• What you should do: The stretch from the line with "thumb cmc: (1325, 1305)" through the line with "pinky pip: (1939, 1387)" in the records below: write it out exactly, and nothing else.
(Beginning of Excerpted records)
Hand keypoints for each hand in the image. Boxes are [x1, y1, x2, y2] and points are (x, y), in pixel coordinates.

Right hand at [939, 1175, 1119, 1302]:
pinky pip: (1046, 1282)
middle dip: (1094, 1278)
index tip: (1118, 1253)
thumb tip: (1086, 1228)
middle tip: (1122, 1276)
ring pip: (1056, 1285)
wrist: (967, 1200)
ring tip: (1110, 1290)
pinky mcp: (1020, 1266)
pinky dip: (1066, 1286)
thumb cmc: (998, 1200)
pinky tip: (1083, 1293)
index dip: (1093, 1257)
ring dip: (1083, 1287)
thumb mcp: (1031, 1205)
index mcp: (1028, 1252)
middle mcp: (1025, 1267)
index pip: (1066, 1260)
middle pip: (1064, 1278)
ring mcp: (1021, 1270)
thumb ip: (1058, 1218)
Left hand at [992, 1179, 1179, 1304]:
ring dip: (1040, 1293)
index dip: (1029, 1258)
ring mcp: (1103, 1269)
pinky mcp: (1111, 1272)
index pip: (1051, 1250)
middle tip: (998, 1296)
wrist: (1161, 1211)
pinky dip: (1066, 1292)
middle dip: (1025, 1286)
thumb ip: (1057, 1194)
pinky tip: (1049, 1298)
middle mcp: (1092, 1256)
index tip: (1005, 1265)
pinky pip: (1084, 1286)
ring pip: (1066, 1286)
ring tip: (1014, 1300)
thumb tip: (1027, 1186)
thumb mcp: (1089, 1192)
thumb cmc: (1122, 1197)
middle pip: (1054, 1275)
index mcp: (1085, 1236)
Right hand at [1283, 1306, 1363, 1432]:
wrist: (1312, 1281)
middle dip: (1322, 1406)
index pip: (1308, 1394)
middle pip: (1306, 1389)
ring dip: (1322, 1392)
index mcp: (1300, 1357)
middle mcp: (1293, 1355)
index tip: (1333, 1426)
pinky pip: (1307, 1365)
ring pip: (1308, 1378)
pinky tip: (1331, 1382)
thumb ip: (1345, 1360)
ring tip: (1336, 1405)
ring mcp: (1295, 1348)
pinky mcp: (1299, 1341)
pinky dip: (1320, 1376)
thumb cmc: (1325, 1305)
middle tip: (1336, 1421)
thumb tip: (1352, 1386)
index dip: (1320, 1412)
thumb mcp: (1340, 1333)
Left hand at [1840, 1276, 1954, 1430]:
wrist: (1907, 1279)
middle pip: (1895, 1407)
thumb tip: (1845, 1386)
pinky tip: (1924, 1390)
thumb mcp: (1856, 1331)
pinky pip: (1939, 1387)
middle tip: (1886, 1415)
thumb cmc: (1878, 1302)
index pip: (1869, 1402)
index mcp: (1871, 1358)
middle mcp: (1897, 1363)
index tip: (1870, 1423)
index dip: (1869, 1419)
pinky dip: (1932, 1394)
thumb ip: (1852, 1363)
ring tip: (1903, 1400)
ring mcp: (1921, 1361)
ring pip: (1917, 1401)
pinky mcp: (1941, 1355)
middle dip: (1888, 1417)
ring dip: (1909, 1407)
(End of Excerpted records)
• Problem solution:
thumb cmc: (1325, 1305)
middle tip: (1336, 1421)
thumb tip: (1352, 1386)
index dip: (1320, 1412)
thumb mcp: (1340, 1333)
Left hand at [1840, 1276, 1954, 1430]:
wrist: (1907, 1279)
middle pip: (1895, 1407)
thumb tip: (1845, 1386)
pinky tip: (1924, 1390)
thumb mcp: (1856, 1331)
pinky pip: (1939, 1387)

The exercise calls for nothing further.